> **PROBLEM REQUIREMENTS**
What is needed is every line of the data that includes the word "controller". Please copy each one.

··· DATA TO USE ···

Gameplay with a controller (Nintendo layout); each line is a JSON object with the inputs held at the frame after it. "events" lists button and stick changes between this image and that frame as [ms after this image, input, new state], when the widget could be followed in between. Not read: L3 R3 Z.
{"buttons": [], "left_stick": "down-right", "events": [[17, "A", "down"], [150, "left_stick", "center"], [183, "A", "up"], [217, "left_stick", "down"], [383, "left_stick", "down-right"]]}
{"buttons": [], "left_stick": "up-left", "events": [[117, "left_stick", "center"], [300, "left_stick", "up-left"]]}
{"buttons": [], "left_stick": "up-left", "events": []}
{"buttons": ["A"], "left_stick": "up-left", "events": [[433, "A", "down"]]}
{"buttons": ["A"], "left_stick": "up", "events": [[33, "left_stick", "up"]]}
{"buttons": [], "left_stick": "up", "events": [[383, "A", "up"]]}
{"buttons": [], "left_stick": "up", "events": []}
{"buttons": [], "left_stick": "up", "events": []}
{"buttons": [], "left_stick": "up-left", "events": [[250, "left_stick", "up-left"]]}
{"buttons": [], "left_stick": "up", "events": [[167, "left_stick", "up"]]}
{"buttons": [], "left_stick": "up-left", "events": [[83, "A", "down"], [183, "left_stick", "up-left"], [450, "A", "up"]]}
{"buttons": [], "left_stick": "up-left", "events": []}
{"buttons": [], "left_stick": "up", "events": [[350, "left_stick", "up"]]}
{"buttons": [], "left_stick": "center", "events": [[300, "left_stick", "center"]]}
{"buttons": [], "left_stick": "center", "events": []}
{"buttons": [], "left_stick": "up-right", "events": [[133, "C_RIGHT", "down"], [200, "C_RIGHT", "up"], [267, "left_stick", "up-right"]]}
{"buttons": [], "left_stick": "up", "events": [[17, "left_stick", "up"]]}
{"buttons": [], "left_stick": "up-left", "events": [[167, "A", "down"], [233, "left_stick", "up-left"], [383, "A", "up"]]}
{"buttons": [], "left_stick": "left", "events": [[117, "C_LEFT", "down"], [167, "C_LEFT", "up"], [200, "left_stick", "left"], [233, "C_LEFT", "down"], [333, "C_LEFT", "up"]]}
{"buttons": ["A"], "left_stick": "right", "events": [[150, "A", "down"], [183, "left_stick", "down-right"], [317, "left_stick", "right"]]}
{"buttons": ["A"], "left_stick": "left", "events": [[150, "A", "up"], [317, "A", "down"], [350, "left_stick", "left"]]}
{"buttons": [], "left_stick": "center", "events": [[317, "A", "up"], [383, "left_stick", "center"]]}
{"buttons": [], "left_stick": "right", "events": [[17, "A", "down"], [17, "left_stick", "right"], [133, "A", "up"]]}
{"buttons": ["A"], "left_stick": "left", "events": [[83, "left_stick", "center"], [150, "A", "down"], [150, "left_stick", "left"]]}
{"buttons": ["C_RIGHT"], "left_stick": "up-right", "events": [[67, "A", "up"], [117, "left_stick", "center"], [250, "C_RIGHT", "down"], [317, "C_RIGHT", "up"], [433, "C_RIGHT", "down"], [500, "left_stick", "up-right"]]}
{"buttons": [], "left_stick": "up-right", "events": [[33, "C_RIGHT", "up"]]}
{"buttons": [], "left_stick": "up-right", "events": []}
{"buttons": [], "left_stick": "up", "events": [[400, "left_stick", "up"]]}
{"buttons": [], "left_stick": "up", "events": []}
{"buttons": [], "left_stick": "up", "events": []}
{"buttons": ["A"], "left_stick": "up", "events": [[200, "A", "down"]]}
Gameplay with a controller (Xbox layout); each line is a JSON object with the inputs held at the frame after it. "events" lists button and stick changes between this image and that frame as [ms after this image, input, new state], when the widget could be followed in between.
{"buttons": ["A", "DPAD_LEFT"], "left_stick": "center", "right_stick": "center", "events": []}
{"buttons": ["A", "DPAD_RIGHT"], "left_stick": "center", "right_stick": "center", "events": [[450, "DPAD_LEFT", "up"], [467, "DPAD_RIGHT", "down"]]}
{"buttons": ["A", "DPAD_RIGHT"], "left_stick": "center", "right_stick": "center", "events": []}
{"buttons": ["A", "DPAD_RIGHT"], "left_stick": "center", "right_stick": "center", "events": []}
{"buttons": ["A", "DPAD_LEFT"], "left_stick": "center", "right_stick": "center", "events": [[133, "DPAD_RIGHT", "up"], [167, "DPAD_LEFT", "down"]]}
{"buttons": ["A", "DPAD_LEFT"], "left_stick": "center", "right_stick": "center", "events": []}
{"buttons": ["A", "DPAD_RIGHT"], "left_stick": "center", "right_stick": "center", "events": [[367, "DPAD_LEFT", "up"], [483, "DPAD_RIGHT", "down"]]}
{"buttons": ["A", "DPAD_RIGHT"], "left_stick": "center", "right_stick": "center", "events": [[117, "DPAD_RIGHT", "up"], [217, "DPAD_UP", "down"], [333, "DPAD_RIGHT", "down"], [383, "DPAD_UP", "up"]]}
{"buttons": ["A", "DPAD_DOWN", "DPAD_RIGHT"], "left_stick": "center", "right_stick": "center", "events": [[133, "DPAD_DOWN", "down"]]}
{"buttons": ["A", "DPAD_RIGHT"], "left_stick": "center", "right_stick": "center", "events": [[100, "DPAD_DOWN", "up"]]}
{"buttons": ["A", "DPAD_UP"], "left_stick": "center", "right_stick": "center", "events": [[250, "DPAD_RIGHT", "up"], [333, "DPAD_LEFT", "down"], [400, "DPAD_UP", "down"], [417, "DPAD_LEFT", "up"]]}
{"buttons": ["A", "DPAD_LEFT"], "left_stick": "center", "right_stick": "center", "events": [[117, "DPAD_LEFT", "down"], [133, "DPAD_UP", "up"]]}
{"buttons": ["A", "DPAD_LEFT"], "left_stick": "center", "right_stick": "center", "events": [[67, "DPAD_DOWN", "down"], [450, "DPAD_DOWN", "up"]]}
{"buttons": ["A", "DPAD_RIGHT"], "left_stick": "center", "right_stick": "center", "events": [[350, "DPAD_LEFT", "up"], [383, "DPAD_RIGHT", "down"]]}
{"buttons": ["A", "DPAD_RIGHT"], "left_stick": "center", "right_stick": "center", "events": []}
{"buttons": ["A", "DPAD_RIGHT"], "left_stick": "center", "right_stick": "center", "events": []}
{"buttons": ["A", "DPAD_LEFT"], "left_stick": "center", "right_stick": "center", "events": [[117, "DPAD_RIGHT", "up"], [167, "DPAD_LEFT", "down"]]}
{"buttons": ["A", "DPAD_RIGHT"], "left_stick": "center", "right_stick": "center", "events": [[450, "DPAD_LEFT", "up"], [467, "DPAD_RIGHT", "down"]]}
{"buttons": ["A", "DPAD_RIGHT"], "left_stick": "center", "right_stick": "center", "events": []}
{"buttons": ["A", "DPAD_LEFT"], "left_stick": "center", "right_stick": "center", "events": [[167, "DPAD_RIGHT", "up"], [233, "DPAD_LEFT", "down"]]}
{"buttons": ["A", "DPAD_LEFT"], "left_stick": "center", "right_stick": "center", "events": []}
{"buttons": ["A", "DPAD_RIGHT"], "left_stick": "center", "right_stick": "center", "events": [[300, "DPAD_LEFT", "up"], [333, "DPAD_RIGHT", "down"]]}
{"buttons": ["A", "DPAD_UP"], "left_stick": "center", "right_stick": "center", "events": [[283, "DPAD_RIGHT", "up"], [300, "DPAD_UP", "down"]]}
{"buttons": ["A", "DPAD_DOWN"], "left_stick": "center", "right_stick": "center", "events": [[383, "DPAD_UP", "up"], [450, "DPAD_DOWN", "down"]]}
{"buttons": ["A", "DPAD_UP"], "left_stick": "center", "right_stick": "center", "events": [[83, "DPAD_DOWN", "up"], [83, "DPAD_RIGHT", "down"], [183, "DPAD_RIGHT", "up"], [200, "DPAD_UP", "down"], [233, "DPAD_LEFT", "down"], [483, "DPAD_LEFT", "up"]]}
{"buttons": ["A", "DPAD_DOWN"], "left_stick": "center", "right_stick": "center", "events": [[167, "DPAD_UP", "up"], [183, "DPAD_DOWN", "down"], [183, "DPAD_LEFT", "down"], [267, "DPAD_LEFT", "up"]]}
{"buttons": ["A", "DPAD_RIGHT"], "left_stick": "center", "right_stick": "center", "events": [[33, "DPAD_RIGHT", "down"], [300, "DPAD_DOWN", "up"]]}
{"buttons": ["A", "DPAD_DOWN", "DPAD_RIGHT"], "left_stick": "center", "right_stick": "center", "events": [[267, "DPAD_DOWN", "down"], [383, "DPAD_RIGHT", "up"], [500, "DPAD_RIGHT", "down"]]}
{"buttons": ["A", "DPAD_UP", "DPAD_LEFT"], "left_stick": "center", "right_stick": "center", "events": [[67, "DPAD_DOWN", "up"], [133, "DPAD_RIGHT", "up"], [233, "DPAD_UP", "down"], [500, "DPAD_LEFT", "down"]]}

···

> **OUTPUT OF THE TASK**
Gameplay with a controller (Nintendo layout); each line is a JSON object with the inputs held at the frame after it. "events" lists button and stick changes between this image and that frame as [ms after this image, input, new state], when the widget could be followed in between. Not read: L3 R3 Z.
Gameplay with a controller (Xbox layout); each line is a JSON object with the inputs held at the frame after it. "events" lists button and stick changes between this image and that frame as [ms after this image, input, new state], when the widget could be followed in between.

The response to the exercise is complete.